Combined with supreme name recognition, Harvard's endowment is a mark of stability which gives foundations and corporations confidence in the University's potential to succeed.
Connections also play a role, at least in the all-important first stage of getting the institutional foot in the door.
Johnson describes a recent trip to a midwestern company, the CEO of which is a Harvard alum. He credits that relationship in part with the success of the meeting.
"The more friends you have, the better--but when you're talking with companies and foundations, having a friend will help you get in the door, but it won't sustain the relationship if you're not producing," says Glenn B. Freedman, director of the Institute for the Future of Higher Education.
The process can be frustrating to lesser-known schools.
"If you just do your homework, sometimes the right letter or phone call can get you in the door," says Richard K. Francois, assistant vice president for university relations at Seattle University. "[But] you're swimming against the tide. You realize that your reputation isn't as well-known as others."
These advantages of reputation create an uneven playing field when less-established schools compete with the nation's marquee institutions. Though few have argued that this is unfair in a moral sense, some institutions feel sidelined.
"If I had to go head to head with Stanford, that would be really tough," says Eddie Norton, director of foundational relations at Santa Clara University.
Many worry that the nature of competition in this arena will have national repercussions.
"What you want to avoid is the usual suspects program," says L. Steven Zwerling, a senior director at the Ford Foundation, the largest foundation for support of higher education in the nation.
"You could make all your grants to Harvard if you want to make safe bets to places that already have vast resources," he says. "But what's the value added...to other less resource-rich places?"

_DATA SUPPLIED_

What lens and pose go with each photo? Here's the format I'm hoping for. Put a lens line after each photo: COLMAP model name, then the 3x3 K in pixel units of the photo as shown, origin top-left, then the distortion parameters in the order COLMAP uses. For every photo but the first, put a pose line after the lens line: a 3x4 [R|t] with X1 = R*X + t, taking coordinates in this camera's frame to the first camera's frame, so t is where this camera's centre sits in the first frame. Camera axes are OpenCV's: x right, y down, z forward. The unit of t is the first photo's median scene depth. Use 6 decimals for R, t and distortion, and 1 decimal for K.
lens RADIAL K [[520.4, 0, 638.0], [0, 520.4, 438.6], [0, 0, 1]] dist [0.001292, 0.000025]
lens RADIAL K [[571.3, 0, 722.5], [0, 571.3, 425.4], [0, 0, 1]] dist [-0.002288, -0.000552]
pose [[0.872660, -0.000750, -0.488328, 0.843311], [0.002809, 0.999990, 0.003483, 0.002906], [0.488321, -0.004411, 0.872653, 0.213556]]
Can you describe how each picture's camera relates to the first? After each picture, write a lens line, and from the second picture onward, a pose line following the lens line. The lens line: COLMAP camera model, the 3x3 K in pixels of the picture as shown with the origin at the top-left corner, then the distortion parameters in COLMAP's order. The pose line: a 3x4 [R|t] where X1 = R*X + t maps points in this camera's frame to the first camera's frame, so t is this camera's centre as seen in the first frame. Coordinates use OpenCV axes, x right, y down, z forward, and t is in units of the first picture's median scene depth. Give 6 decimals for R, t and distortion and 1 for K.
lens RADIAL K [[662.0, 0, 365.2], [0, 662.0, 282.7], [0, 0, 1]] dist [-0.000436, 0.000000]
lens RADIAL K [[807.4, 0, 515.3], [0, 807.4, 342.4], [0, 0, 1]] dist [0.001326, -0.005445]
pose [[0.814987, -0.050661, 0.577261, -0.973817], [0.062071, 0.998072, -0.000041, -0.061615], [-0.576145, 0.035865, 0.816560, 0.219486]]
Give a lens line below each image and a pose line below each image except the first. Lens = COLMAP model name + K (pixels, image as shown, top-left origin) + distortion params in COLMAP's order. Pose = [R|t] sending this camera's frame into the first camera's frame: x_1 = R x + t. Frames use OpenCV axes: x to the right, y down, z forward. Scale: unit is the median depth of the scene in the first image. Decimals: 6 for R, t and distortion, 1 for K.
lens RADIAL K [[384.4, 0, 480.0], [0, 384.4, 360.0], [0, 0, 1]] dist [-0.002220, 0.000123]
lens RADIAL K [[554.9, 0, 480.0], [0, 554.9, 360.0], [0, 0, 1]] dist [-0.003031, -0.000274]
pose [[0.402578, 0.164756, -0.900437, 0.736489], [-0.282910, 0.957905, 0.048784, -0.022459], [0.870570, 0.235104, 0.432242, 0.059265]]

_ASSIGNED TASK 1_
Answer these from the university fundraising passage:
(a) What job does Glenn B. Freedman hold?
(b) At which university does Eddie Norton work?
(c) How does the passage describe the Ford Foundation?
_ASSIGNED TASK 2_
Based on the university fundraising passage, answer yes or no to each statement and quote the words that settle it:
(a) The CEO of the midwestern company Johnson visited went to Harvard.
(b) Richard K. Francois works at Santa Clara University.
(c) Many people have argued that the uneven playing field is morally unfair.
_ASSIGNED TASK 3_
Carry on the university fundraising passage from its last line.

_TASK RESPONSE 1_
(a) He is director of the Institute for the Future of Higher Education.
(b) Santa Clara University.
(c) As the largest foundation for support of higher education in the nation.

_TASK RESPONSE 2_
(a) Yes: "the CEO of which is a Harvard alum"
(b) No: "assistant vice president for university relations at Seattle University"
(c) No: "Though few have argued that this is unfair in a moral sense"

_TASK RESPONSE 3_
Zwerling says foundations must make an extra effort to give grants to a variety of institutions because that is the only way to learn what programs work best.
But at present, foundations are drawn to big names, and big differences in reputation stand to create a widening gap between "haves and have-nots," says Theodore J. Cicero, vice chancellor for research at Washington University.
The implications, he says, are national in scope.
"I think in the long term that unless the situation corrects itself, it's probably not a good situation for higher education," he says. "The other schools will begin to trail behind, which is not a good thing for the country...as higher education resources are going to be shrinking."
Many development officials would like to see the wealth spread around more.
"When I was at Berkeley, I would not have hesitated to say you should invest with an organization that has a proven track record of success," Barber says. "But now that I have to look at a broader range of things, I am not sure that's true."
"I think all the great institutions have so much money that they're going to do well. Maybe it's the next tier down that needs more help."
$32,704
This is Harvard's estimate of what the price of attending the College will be in the '97-'98 school year, including tuition, fees and "personal money." It is also about three-fourths of the average family income in America, and about the price of one of the 275,757 Mercedes Benz sedans Harvard could buy with its endowment.
Of course, the expense of attending Harvard College has not always been this high. Only 11 years ago the full cost of attending was half what it is today, $16,300.
Tuition will increase: That's inflation. But comparing tuition increases to the inflation rate over the past 20 years shows that a devalued dollar cannot account for all of this increase.
From 1973 to 1983, tuition and inflation rose hand in hand. Harvard's tuition increases and the inflation rate were almost identical during five of these 10 years.
During the hyperinflation of the late '70s and early '80s, when rates were nearly as high as 14 percent, Harvard at points increased its tuition at half that rate.
Then in the 1980s, the two lines diverged and have only come close to increasing at the same rate again this year, when tuition increased by nearly 4 percent with inflation hovering around 3 percent.
The Wall Street ethos of the '80s was the other cause of drastic tuition increases. Scholars refer to it as the "Chivas Regal effect."
The '80s came to equate price with quality. For universities, this meant that they could raise tuition, and the market--namely parents--would bear it. Parents believed that the high priced education they were purchasing would translate into greater financial success for their children.
"A lot of institutions raised their prices because price was becoming a conduit for quality," says David M. Merkowitz, director of public affairs for the American Council on Education. "That may well have been true for some institutions, particularly private institutions in the top tier."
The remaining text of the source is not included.